Soapy coffee—at least it’s better than perfumed candy.

Most normal, rational people never consume either soapy coffee or perfumed candy. I’ve had both. And I’ve had soapy coffee more than once. (I’ve even had a needle in peanut butter balls, but at least it wasn’t a razor blade. And it was an accidental needle, not an intentional Halloween-candy needle put in there by a psychopath.)

The other night, deciding my coffeemaker was looking a little dirty, I scrubbed it down like a Martha Stewart wannabe. Obviously, I did not rinse it sufficiently.

As you might suspect, lavender and ylang-ylang soap detergent don’t make the world’s best coffee flavour. Caramel, yes. Irish cream, maybe.

But not ylang-ylang.

Yesterday morning, when I really needed my Starbucks brew to generate enough consciousness to drive, I could only muster half a cup.

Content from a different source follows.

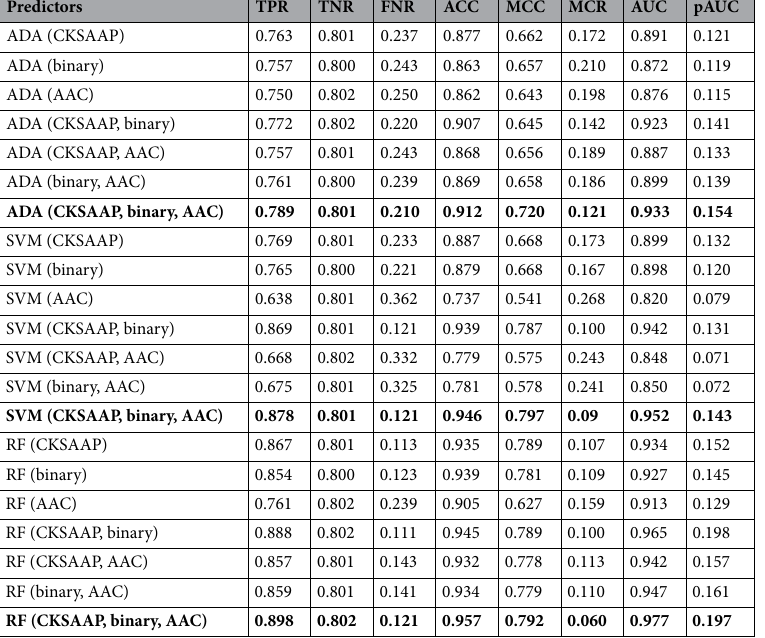
21 prediction models. The other group G1 was utilized to validate the trained models by computing TPR, TNR, FNR, ACC, MCR, MCC, ROC, AUC, and pAUC. At phase 2, four subgroups (G1, G3, G4 & G5) containing approximately 80% window samples were also used as before to train all prediction models. The other G2 group was used to compute the performance indicators (TPR, TNR, FNR, ACC, MCR, MCC, ROC, AUC, and pAUC) as before. In this case, only the subgroup pair G1–G2 interchanged their positions between the training and test sets. Similarly, subgroup pairs G2–G3, G3–G4, & G4–G5 exchanged, their positions between the training and test sets, respectively, at another three (3) loops. The performance scores of TPR, TNR, FNR, ACC, MCR, MCC, and pAUC were calculated by fixing the cutoff point at FPR = 0.20 for each of 5 loops. Then we computed the average performance scores of TPR, TNR, FNR, ACC, MCR, MCC, ROC, AUC, and pAUC and displayed the summary results in Table 2. The values in the first bracket represent the standard error (SE) of performance scores. As before, at first, we investigated the performance of ADA based 7 prediction models. We observed that 3 encodings (Binary, CKSAAP, AAC) based fusion model produces largest average scores of TPR (0.654), TNR (0.801), ACC (0.721), MCC (0.456), AUC (0.799) and pAUC (0.1404), and smallest scores of FNR (0.346) and MCR (0.287). Thus ADA based fusion prediction model with 3 encoding schemes showed better performance compare to the other 6 ADA based prediction modes (see Table 2 and Fig. 3A). Similarly, SVM and RF based fusion prediction models with 3 encoding schemes also showed better performance compared to their 6 alterna- tive prediction modes (see Table 2 and Fig. 3B,C). Then we compared the ADA, SVM, and RF based three best prediction models and observed that the fusion model RF(Binary, CKSAAP, AAC) produces the larger TPR (0.810), TNR (0.802), ACC (0.778), MCC (0.666), AUC (0.832) and pAUC (0.168) and the smaller FNR (0.190) and MCR (0141) compare to the ADA and SVM based best prediction models that were written as ADA(Binary, CKSAAP, AAC) and SVM(Binary, CKSAAP, AAC) as before (see Table 2 and Fig. 3D). That is, the proposed RF based prediction model RF (Binary, CKSAAP, AAC) performed much better compared to the other 20 predic- tion models by 5-fold CV with the training dataset corresponding to 1:2 ratio of positive and negative samples. Similarly, it showed better performance compared to both ADA and SVM based fusion models by 5-fold CV with the training datasets corresponding to 1:1 and 1:3 ratio cases also (see Figs. S3A and S4A in the Supple- mentary File S2). Again, we observed from Figs. 3D, S3A, and S4A that the proposed RF based fusion prediction model RF (Binary, CKSAAP, AAC) show slightly better performance for both 1:2 and 1:3 ratio cases compared to the 1:1 ratio of positive and negative samples. It was also observed that its performance is almost same for both 1:2 and 1:3 ratio cases. Thus, the RF-based fussing model with 3 encoding schemes (Binary, CKSAAP, AAC) showed better performance compared to the ADA and SVM based best prediction models by 5-fold CV also. Performance of prediction models with the independent test dataset. To evaluate the independ- ent test performance of the proposed prediction model compared to the other 20 candidate models, all candidate models were trained by the training dataset of 1:2 ratio of 3925 positive and 7850 negative window samples, as mentioned earlier in sections “Data preparation and overview on the development of the proposed predic- tion model” and “Performance of prediction models with the training dataset”. The independent test dataset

Yes, I drank half a cup of lavender and ylang-ylang coffee yesterday.

As I was drinking it in my usual morning stupor, I thought it tasted a bit… unusual. Since it was still quite hot, I couldn’t quite tell. Maybe I was just hoping for Starbucks’ strong brew to impart its magic on my blurry eyed vision and general morning sloth.

Once it began to cool, I realized the coffee really was tainted with some kind of floral detergent undertones.

Another taste. Then another.

Yup. Decidedly soapy.

By this time, the mug was half-empty and I finally decided to pick up a cup in town. It tasted delightfully non-soap.

In a past life, I think I was a wine taster.

FYI: When I was in junior high, the perfume in my bookbag once spilled over my candy stash without my knowledge. Until I ate the candy. Perfume does not taste as good as it smells. And it actually gives me a headache. Effin perfume.

FYI 2: I attended a function years ago where they had peanut butter balls. They’re dipped in chocolate. The cook used a needle for this process and left the needle in the ball. Then I put the ball in my mouth. Peanut butter usually doesn’t contain metal, so I decided not to swallow. This prevented me from having emergency surgery and choking on a big needle.

Please. No “that’s what she said” jokes.